**Data supplied**
■ ■ ■

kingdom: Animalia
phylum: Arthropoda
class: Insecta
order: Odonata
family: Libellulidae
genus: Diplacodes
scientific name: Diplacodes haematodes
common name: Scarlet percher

■ ■ ■

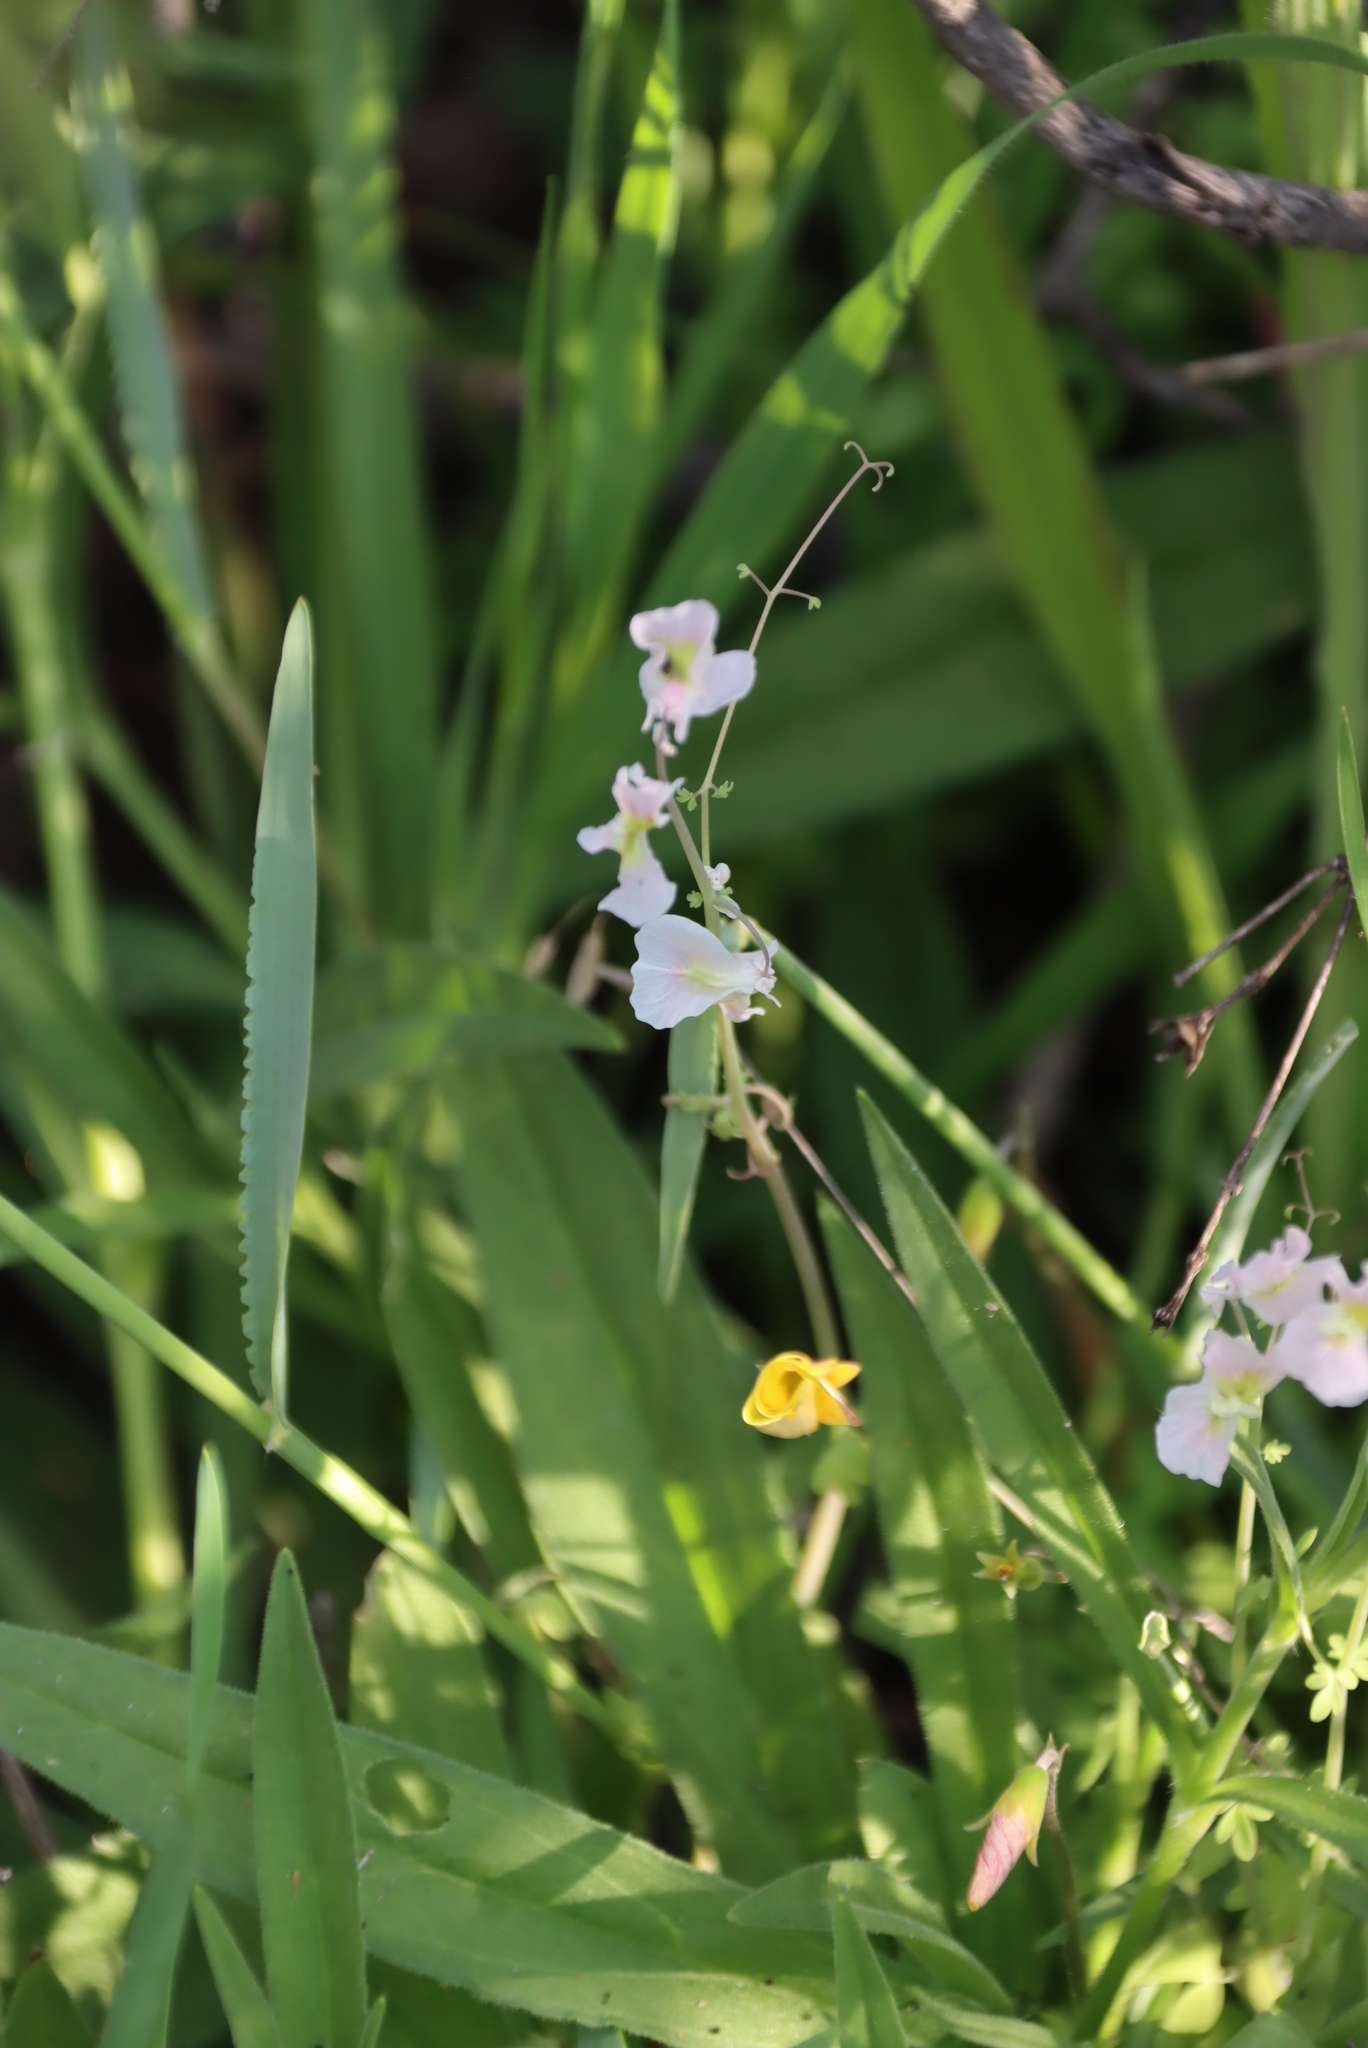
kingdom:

■ ■ ■

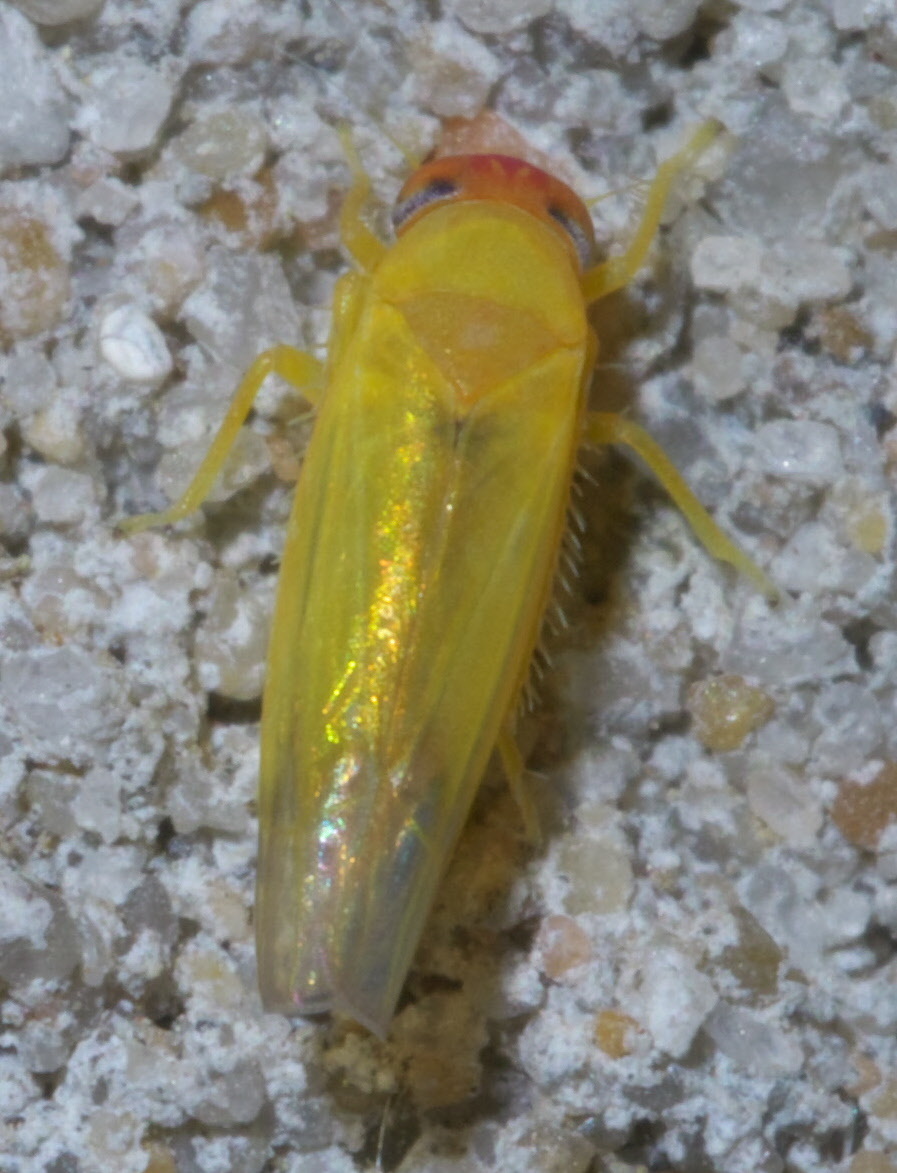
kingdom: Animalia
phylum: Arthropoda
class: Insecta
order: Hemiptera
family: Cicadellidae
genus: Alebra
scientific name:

■ ■ ■

Return each line of the rows above that contains the word "name". Treat uppercase and lowercase letters as distinct.

**Task answer**
scientific name: Diplacodes haematodes
common name: Scarlet percher
scientific name:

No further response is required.